FTC on ISP User Data Collection

A report by the FTC says that some of the countries biggest ISPs:

[C]ollect and share far more data about their customers than many consumers may expect—including access to all of their Internet traffic and real-time location data—while failing to offer consumers meaningful choices about how this data can be used”.

And that the “choice” given to users is a false one at best.

[Some ISPs P]urported to offer consumers access to their data and choices as to their use and deletion, those choices were largely illusory, and sometimes even nudged consumers toward more data sharing. This further demonstrates the importance of restricting the collection and uses of data, rather than allowing ISPs to dictate how consumers’ information is used.

The ISPs investigated were:

  • AT&T Mobility
  • Cellco Partnership (aka Verizon Wireless)
  • Charter Communications Operating
  • Comcast (aka Xfinity)
  • T-Mobile U.S.
  • Google Fiber.

Together these six companies control about 98% of the US mobile Internet market.

The report blames the repeal of Obama-era broadband privacy and net neutrality regulations which happened under previous FCC chairman Ajit Pai.

Mike Parsons May Be an Idiot

Missouri Governor Mike Parsons threatened to sue and seek civil damages from a St.

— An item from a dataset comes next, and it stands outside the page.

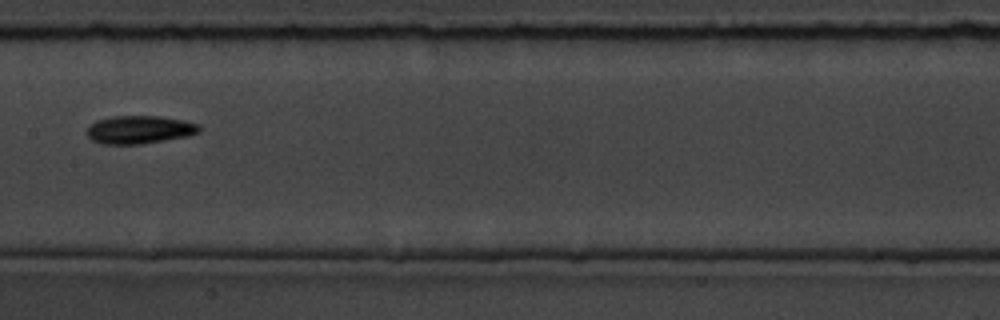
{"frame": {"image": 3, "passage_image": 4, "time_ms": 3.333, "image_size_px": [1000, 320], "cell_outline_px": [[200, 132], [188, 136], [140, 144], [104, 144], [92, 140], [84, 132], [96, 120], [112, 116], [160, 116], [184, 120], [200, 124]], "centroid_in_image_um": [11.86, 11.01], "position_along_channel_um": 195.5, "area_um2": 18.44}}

Louis Post-Dispatch journalist who disclosed a security flaw on Missouri’s Department of Elementary and Secondary Education (DESE) website.

The security flaw revealed Social Security numbers of more than 100,000 teachers, education administrators, and counselors. Governor Parsons called the journalist a “hacker”.

How did the journalist discover this flaw? Did they hack inside the mainframe? Did they execute a sophisticated spear-phishing campaign against a system administrator? Nope.

They right-clicked and clicked on “View Page Source”. That’s it.

If you’re reading this and you’re from Missouri, I’m sorry that your governor seems to be a real dummy.